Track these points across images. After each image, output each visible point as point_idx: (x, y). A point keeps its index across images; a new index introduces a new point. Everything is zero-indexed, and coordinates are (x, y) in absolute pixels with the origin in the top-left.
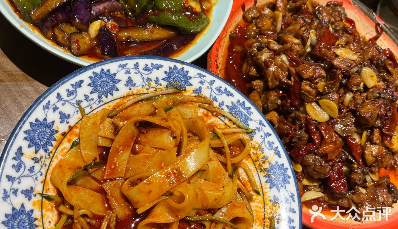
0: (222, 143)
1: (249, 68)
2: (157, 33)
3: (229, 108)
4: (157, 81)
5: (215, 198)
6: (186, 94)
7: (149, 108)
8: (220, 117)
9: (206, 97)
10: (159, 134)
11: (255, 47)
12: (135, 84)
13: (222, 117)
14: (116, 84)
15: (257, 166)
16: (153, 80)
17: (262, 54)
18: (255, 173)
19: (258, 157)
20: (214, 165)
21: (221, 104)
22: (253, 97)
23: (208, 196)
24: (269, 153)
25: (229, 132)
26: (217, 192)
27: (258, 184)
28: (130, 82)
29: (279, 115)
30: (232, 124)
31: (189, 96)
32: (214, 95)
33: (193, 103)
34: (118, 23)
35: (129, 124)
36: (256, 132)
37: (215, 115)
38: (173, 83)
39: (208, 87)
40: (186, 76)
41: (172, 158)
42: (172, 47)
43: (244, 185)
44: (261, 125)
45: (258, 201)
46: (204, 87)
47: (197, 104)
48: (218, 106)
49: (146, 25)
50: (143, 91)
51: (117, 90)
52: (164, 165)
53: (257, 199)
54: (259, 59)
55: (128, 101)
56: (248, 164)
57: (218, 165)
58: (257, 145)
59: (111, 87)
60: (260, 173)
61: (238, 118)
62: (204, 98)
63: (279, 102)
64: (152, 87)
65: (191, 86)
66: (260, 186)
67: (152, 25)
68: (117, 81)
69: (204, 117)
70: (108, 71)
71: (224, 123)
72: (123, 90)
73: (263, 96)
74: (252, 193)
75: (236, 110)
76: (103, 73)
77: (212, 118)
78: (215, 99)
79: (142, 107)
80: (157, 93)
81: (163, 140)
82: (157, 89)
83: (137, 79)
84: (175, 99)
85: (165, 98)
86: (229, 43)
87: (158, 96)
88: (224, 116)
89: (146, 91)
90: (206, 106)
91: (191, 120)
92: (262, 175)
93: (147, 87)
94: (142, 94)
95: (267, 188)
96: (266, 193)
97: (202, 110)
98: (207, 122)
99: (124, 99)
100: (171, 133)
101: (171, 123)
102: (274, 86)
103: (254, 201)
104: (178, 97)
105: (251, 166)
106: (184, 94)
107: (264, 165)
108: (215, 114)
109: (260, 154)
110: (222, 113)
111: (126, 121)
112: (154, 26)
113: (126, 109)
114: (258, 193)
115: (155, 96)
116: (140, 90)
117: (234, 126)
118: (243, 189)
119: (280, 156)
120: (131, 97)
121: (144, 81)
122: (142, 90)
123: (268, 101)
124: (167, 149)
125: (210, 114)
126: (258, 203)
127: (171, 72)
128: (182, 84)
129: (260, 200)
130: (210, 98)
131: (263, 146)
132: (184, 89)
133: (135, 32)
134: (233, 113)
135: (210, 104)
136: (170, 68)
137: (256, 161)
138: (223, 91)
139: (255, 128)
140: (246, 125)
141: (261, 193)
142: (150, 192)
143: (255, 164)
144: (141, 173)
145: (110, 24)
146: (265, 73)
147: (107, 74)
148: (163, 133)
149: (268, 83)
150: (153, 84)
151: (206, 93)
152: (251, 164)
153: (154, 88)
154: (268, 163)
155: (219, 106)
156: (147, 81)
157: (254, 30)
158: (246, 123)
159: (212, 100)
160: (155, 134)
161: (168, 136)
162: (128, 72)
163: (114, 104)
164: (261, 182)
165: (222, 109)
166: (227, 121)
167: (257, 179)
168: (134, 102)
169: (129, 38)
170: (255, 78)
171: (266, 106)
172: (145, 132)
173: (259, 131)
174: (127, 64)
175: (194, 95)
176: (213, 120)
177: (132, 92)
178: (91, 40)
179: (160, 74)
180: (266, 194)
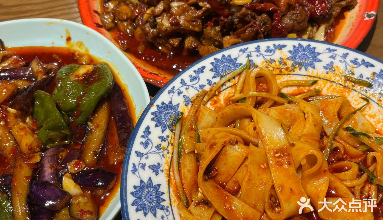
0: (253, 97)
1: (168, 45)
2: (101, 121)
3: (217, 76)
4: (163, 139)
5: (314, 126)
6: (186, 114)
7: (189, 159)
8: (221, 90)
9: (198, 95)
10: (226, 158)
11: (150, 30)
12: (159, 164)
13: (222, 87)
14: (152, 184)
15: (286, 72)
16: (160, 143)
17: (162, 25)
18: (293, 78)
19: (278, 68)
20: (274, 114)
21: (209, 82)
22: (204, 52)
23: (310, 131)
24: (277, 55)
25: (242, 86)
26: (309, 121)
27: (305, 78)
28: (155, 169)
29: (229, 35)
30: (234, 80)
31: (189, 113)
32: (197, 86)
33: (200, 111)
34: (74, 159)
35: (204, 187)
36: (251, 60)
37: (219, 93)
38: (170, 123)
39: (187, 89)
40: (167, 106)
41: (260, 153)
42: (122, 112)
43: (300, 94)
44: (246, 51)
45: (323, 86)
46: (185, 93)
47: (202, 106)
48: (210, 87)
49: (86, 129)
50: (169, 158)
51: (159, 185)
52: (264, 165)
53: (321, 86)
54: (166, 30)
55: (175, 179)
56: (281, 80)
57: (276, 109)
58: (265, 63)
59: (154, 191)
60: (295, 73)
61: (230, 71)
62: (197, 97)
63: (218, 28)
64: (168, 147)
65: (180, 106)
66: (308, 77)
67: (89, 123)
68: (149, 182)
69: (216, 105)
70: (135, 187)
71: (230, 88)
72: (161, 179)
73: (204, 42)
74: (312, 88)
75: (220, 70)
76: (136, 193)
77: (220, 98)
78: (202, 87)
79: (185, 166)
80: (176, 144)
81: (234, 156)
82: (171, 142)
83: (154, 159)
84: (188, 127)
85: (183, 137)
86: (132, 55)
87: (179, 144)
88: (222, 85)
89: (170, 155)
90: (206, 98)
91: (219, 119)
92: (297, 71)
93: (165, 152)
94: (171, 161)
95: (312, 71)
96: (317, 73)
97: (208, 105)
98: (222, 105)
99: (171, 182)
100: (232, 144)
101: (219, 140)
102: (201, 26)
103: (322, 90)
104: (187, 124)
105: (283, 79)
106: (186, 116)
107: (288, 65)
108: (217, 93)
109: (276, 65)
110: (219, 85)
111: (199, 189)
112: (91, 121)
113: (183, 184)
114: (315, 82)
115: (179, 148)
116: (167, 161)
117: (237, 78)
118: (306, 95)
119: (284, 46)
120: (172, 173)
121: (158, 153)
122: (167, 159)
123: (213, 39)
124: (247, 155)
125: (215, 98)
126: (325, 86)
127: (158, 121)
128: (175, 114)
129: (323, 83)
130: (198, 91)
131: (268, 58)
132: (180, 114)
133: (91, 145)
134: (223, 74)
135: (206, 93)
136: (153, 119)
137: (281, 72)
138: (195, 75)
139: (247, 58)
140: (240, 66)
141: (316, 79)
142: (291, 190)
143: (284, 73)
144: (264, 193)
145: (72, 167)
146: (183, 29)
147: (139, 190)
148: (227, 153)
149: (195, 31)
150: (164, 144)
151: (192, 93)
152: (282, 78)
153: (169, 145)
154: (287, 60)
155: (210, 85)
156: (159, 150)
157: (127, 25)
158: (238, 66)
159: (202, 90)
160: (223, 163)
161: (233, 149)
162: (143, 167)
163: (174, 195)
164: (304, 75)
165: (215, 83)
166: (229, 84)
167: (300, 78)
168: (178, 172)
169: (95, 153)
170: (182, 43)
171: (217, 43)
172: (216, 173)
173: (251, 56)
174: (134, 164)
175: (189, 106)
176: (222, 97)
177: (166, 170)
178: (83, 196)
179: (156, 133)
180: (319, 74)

※

▸ EXERCISE GOAL
Exactly and only the lines from the top of the records down to the line containing "81: (163, 140)" should be transcribed, please, without the pictures.

▸ ANSWER TO THIS EXERCISE
Track these points across images. After each image, output each visible point as point_idx: (x, y). A point keeps its index across images; a new index introduces a new point. Everything is zero-indexed, and coordinates are (x, y) in absolute pixels with the origin in the top-left.
0: (222, 143)
1: (249, 68)
2: (157, 33)
3: (229, 108)
4: (157, 81)
5: (215, 198)
6: (186, 94)
7: (149, 108)
8: (220, 117)
9: (206, 97)
10: (159, 134)
11: (255, 47)
12: (135, 84)
13: (222, 117)
14: (116, 84)
15: (257, 166)
16: (153, 80)
17: (262, 54)
18: (255, 173)
19: (258, 157)
20: (214, 165)
21: (221, 104)
22: (253, 97)
23: (208, 196)
24: (269, 153)
25: (229, 132)
26: (217, 192)
27: (258, 184)
28: (130, 82)
29: (279, 115)
30: (232, 124)
31: (189, 96)
32: (214, 95)
33: (193, 103)
34: (118, 23)
35: (129, 124)
36: (256, 132)
37: (215, 115)
38: (173, 83)
39: (208, 87)
40: (186, 76)
41: (172, 158)
42: (172, 47)
43: (244, 185)
44: (261, 125)
45: (258, 201)
46: (204, 87)
47: (197, 104)
48: (218, 106)
49: (146, 25)
50: (143, 91)
51: (117, 90)
52: (164, 165)
53: (257, 199)
54: (259, 59)
55: (128, 101)
56: (248, 164)
57: (218, 165)
58: (257, 145)
59: (111, 87)
60: (260, 173)
61: (238, 118)
62: (204, 98)
63: (279, 102)
64: (152, 87)
65: (191, 86)
66: (260, 186)
67: (152, 25)
68: (117, 81)
69: (204, 117)
70: (108, 71)
71: (224, 123)
72: (123, 90)
73: (263, 96)
74: (252, 193)
75: (236, 110)
76: (103, 73)
77: (212, 118)
78: (215, 99)
79: (142, 107)
80: (157, 93)
81: (163, 140)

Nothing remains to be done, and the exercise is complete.